The parameters prog_dir, hdl_dir, timeout, and simscr specify system values for running the test. The parameter “program” specifies a list of programs that will be run; each program is a directory under “prog_dir”. The parameters that start with “hw-” are passed to VHDL simulator as generics of the top-level test-bench. The parameters that start with “sw-” are passed to compiler/assembler as macro expansions.

Each parameter is really a list of space-separated values. The important thing about MASSTEST is that it creates Cartesian product of the configuration parameters: in the script above all combinations of the parameters ‘program’ and ‘sw-BLOCKSIZE_1’ will create an independent test run.

Often times, however, I don’t need the full cartesian product of several parameters. Indeed, as individual simulation runs can take tens of minutes it becomes too expensive to run so many tests. Therefore, bundled parameters were devised:

hw-TECHNO;hw-SPEED;hw-dfuclkspeed   1;A3M2;1.0  1;A4M3;1.5  1;A5M3;1.66  1;A6M3;2.0  3;A2M3;1.0  3;A4M4;2.5
cmd-WLEN                4 8 16 32 64 128 196

Bundled parameters are separated by semicolon. The example above bundles three parameters ‘hw-TECHNO’, ‘hw-SPEED’, and ‘hw-dfuclkspeed’ and specifies a set of value triples that are assigned (or iterated) together. The other parameter ‘cmd-WLEN’ on the other hand is not bound to those three; hence, MASSTEST will create Cartesian product of the triples and the individual values in ‘cmd-WLEN’.
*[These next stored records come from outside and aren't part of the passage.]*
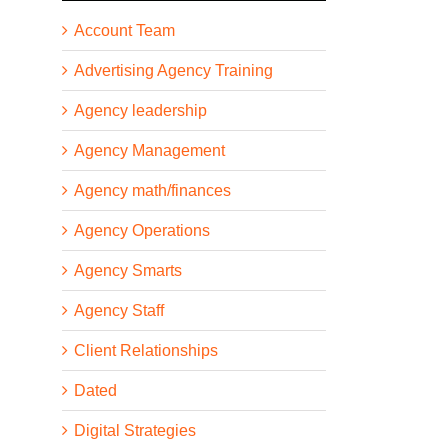
Account Team
Advertising Agency Training
Agency leadership
Agency Management
Agency math/finances
Agency Operations
Agency Smarts
Agency Staff
Client Relationships
Dated
Digital Strategies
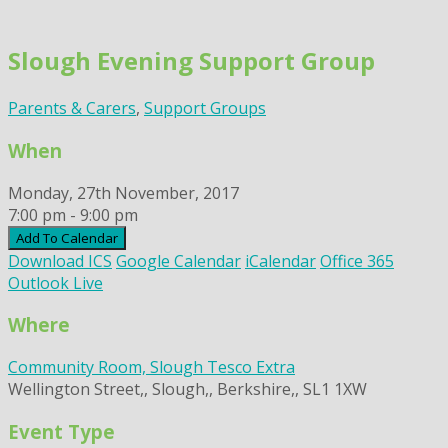
Skip
to
Slough Evening Support Group
content
Parents & Carers
,
Support Groups
When
Monday, 27th November, 2017
7:00 pm - 9:00 pm
Add To Calendar
Download ICS
Google Calendar
iCalendar
Office 365
Outlook Live
Where
Community Room, Slough Tesco Extra
Wellington Street,, Slough,, Berkshire,, SL1 1XW
Event Type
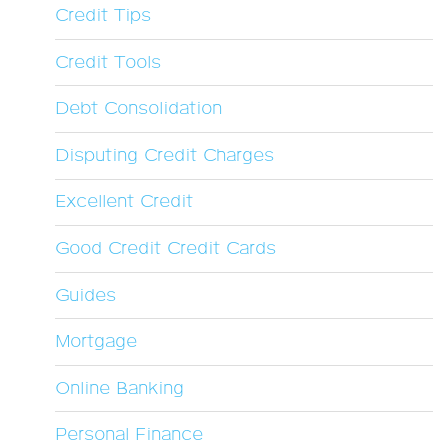
Credit Tips
Credit Tools
Debt Consolidation
Disputing Credit Charges
Excellent Credit
Good Credit Credit Cards
Guides
Mortgage
Online Banking
Personal Finance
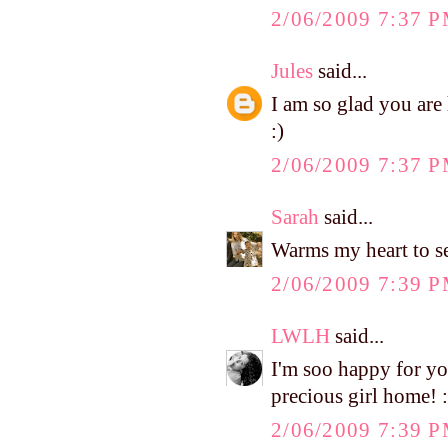
2/06/2009 7:37 
Jules
said...
I am so glad you ar
:)
2/06/2009 7:37 
Sarah
said...
Warms my heart to see
2/06/2009 7:39 
LWLH
said...
I'm soo happy for you.
precious girl home! :
2/06/2009 7:39 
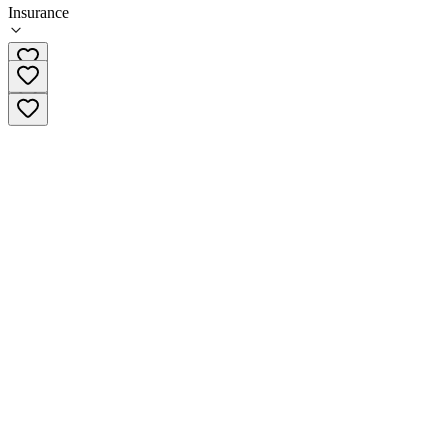
Insurance
602-265-8338 x4144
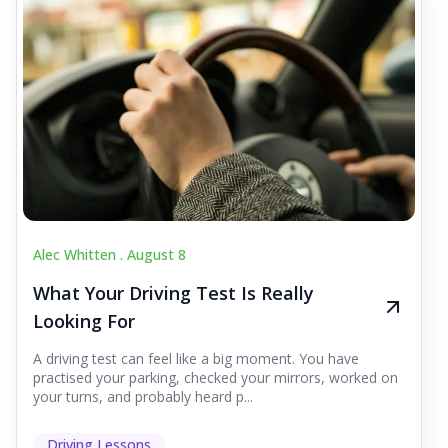
Alec Whitten .
August 8
What Your Driving Test Is Really
Looking For
A driving test can feel like a big moment. You have
practised your parking, checked your mirrors, worked on
your turns, and probably heard p...
Driving Lessons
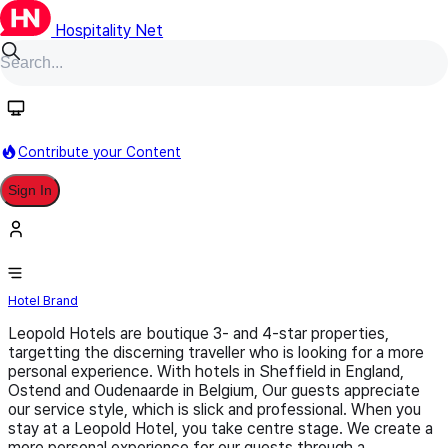
Hospitality Net
Follow
Contribute your Content
Sign In
Leopold Hotels
Hotel Brand
Leopold Hotels are boutique 3- and 4-star properties,
targetting the discerning traveller who is looking for a more
personal experience. With hotels in Sheffield in England,
Ostend and Oudenaarde in Belgium, Our guests appreciate
our service style, which is slick and professional. When you
stay at a Leopold Hotel, you take centre stage. We create a
more personal experience for our guests through a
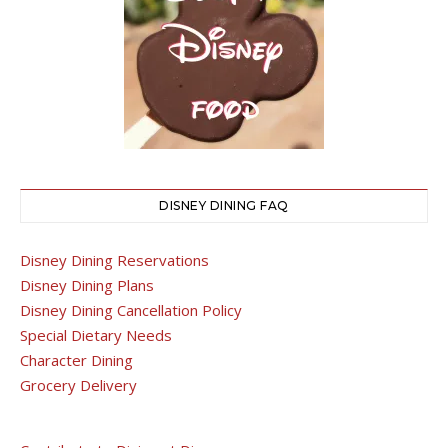
DISNEY DINING FAQ
Disney Dining Reservations
Disney Dining Plans
Disney Dining Cancellation Policy
Special Dietary Needs
Character Dining
Grocery Delivery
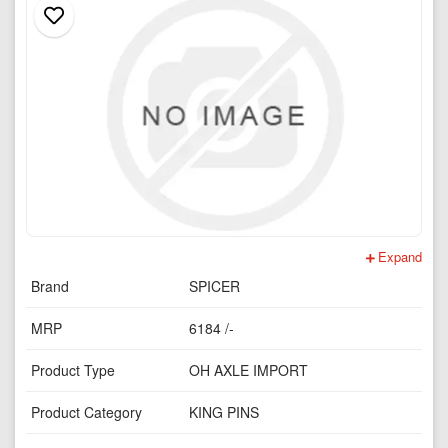
Expand
Brand
SPICER
MRP
6184 /-
Product Type
OH AXLE IMPORT
Product Category
KING PINS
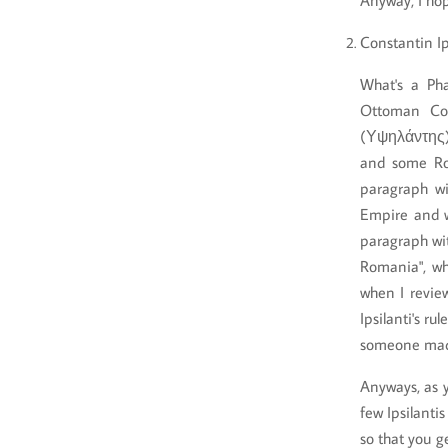
Anyway, I hop
Constantin Ip
What's a Ph
Ottoman Con
(Υψηλάντης)
and some Rom
paragraph wi
Empire and w
paragraph wit
Romania", wh
when I revi
Ipsilanti's ru
someone made 
Anyways, as y
few Ipsilanti
so that you ge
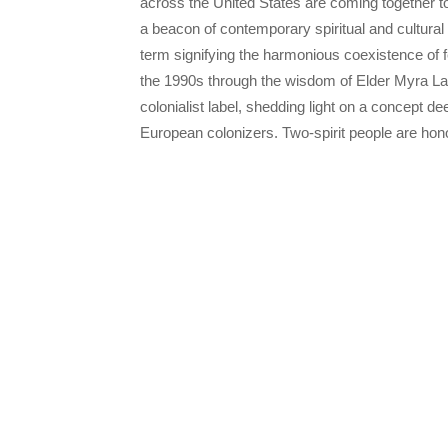
across the United States are coming together to
a beacon of contemporary spiritual and cultural 
term signifying the harmonious coexistence of 
the 1990s through the wisdom of Elder Myra La
colonialist label, shedding light on a concept dee
European colonizers. Two-spirit people are hon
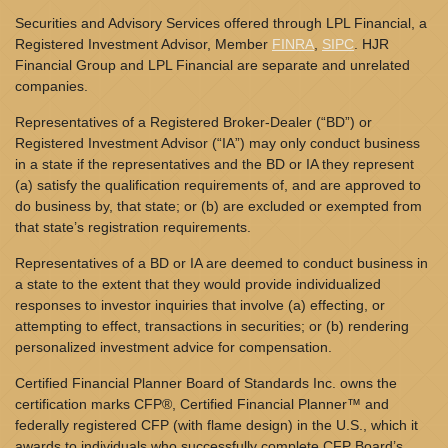
Securities and Advisory Services offered through LPL Financial, a
Registered Investment Advisor, Member
FINRA
,
SIPC
. HJR
Financial Group and LPL Financial are separate and unrelated
companies.
Representatives of a Registered Broker-Dealer (“BD”) or
Registered Investment Advisor (“IA”) may only conduct business
in a state if the representatives and the BD or IA they represent
(a) satisfy the qualification requirements of, and are approved to
do business by, that state; or (b) are excluded or exempted from
that state’s registration requirements.
Representatives of a BD or IA are deemed to conduct business in
a state to the extent that they would provide individualized
responses to investor inquiries that involve (a) effecting, or
attempting to effect, transactions in securities; or (b) rendering
personalized investment advice for compensation.
Certified Financial Planner Board of Standards Inc. owns the
certification marks CFP®, Certified Financial Planner™ and
federally registered CFP (with flame design) in the U.S., which it
awards to individuals who successfully complete CFP Board’s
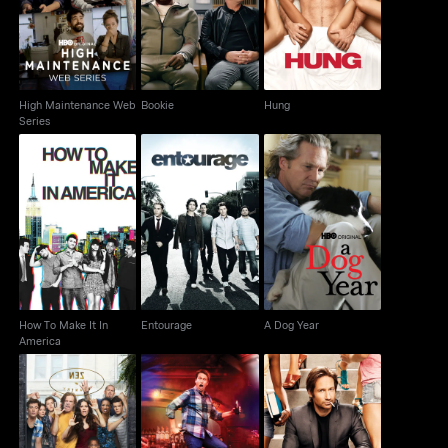
Bookie
Hung
Web Series
High Maintenance Web
Bookie
Hung
Series
How To Make It In
Entourage
A Dog Year
America
How To Make It In
Entourage
A Dog Year
America
Shameless
Crashing
Californication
Even though all test-runs generated and executed in MASSTEST are independent to each other, parallelization of the runs is not so easy. The problem is that program (software) and design (hardware) directories are re-used for each run. Indeed, VHDL compilation for ModelSim takes time and disk space and redoing it for each test-run is wasteful.

So, parallelization is done differently. You first decide on the number of concurrent runs that should be executed together. Usually this is the number of processors in system, typically four. The program and design directories must be replicated four times and specified in the configuration file using a bracket notation:

# directories: software, hardware; replicated four times.
prog_dir[0]        ../../utbench_0
prog_dir[1]        ../../utbench_1
prog_dir[2]        ../../utbench_2
prog_dir[3]        ../../utbench_3
hdl_dir[0]         ../../integration-V2/designs/utleon3-ml509-hwt03-0/_scripts
hdl_dir[1]         ../../integration-V2/designs/utleon3-ml509-hwt03-1/_scripts
hdl_dir[2]         ../../integration-V2/designs/utleon3-ml509-hwt03-2/_scripts
hdl_dir[3]         ../../integration-V2/designs/utleon3-ml509-hwt03-3/_scripts

This tells MASSTEST that there are four independent copies of program and HDL design directories. Then you specify that the parallelization should be done over those four replicas:

parmodulo    4

Configuration scripts using parallelization need to be run using mptest.pl, not mtest.pl. The mptest.pl is a wrapper that forks off four instances (or any number specified in parmodulo) of mtest.pl and–this is important–tells each instance ‘i’ that it should actually execute only i-th test modulo four. All instances iterate over the whole test space; but the first instance executes tests 0, 4, 8,…, the second instance tests 1, 5, 9, …, and so on. The test runs are interleaved over the instances.

Finally, it is also possible to parallelize test runs over a cluster of computers. This requires that computers in cluster have a unified filesystem view, i.e. a file name on one computer refers to the same object on the other. In practice this means having a shared network disk mounted in the same place in all nodes. Secondly, remote command execution is facilitated by SSH with public key password-less authentication. MASSTEST configuration scripts are extended with a new “remote” directive:

remote[0]    blue03
remote[1]    blue03
remote[2]    blue04
remote[3]    blue04

The “remote” directive specifies cluster host names where the mtest.pl instances should be delegated to. The parmodulo mechanism is used to break test-runs into independent groups, and the mtest.pl for each group is run in the remote host via ssh.